For batch directory scan (which does not require that the VigiWaitTime and VigiElapsedTime attributes be set), there is only one scan of the directory for files; the job terminates once all the files collected by that scan are processed.
For more information on active and batch directory scan attributes, see Moving External Data into Teradata Database.
Switching the Load Protocol for Periodic Loading
One of the most distinguishable advantages of using Teradata PT for active or periodic loading is that you can switch the load protocol and job parameters without modifying the job script itself. However, not all job scripts allow you to switch the load (or export) protocol because the features supported by one operator may not be applicable to the others. In other words, you need to take into consideration that the Teradata PT SELECT and APPLY operations being used in the job are applicable to the operators that are to be switched.

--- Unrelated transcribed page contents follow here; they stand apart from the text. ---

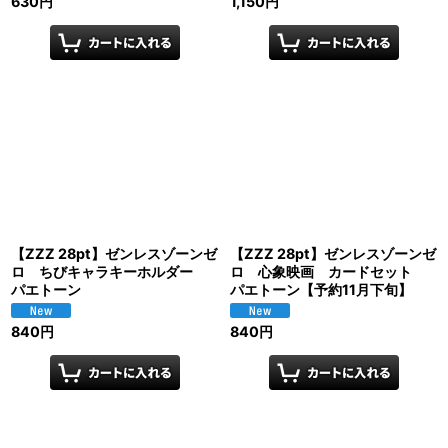
630
円
1,150
円
【ZZZ 28pt】ゼンレスゾーンゼ
【ZZZ 28pt】ゼンレスゾーンゼ
ロ ちびキャラキーホルダー
ロ 心象映画 カードセット
パエトーン
パエトーン【予約11月下旬】
840
円
840
円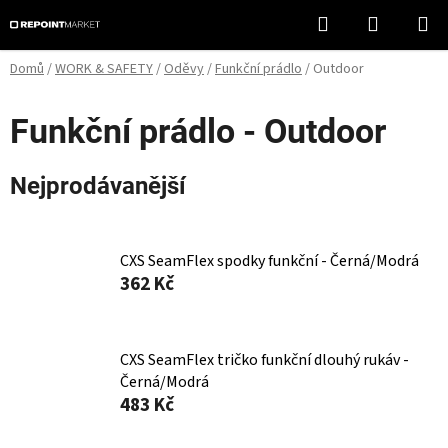
Přejít
Hledat
NÁKUPN
na
KOŠÍK
obsah
Domů
/
WORK & SAFETY
/
Oděvy
/
Funkční prádlo
/
Outdoor
Funkční prádlo - Outdoor
Nejprodávanější
CXS SeamFlex spodky funkční - Černá/Modrá
362 Kč
CXS SeamFlex tričko funkční dlouhý rukáv -
Černá/Modrá
483 Kč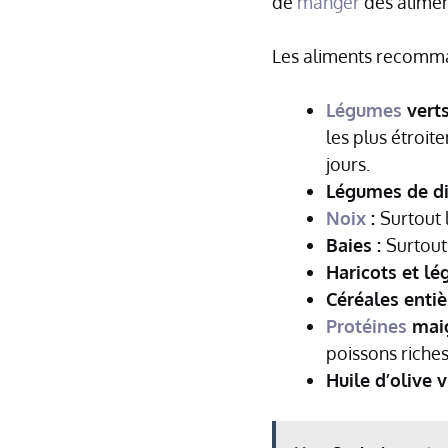
de
manger
des aliment
Les aliments recomm
Légumes
verts
les plus étroit
jours.
Légumes de di
Noix
:
Surtout 
Baies :
Surtout 
Haricots et lé
Céréales entiè
Protéines
maig
poissons riche
Huile d’olive 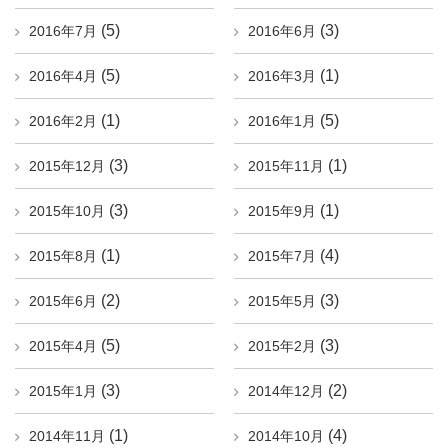
(5)
(3)
2016年7月
2016年6月
(5)
(1)
2016年4月
2016年3月
(1)
(5)
2016年2月
2016年1月
(3)
(1)
2015年12月
2015年11月
(3)
(1)
2015年10月
2015年9月
(1)
(4)
2015年8月
2015年7月
(2)
(3)
2015年6月
2015年5月
(5)
(3)
2015年4月
2015年2月
(3)
(2)
2015年1月
2014年12月
(1)
(4)
2014年11月
2014年10月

Switching the load protocol is desirable for the following reasons:
- The current load protocol cannot process the current volume of transactional files fast enough
- The number of concurrent load jobs that require "load slots" has reached a limit imposed by the Teradata Database.
- The system cannot sustain the current usage of system resources with the current load strategy.
- “Catch up" is required after a system failure or a sudden increase in the volume of transactions.
As shown in the following figure, if you want to change the load protocol from Stream to Update, or vice versa, you can define the operator type with a job variable name that starts with the @ sign (for example, @LOAD). For more details about how to use job variables, see Setting Up the Job Variables Files.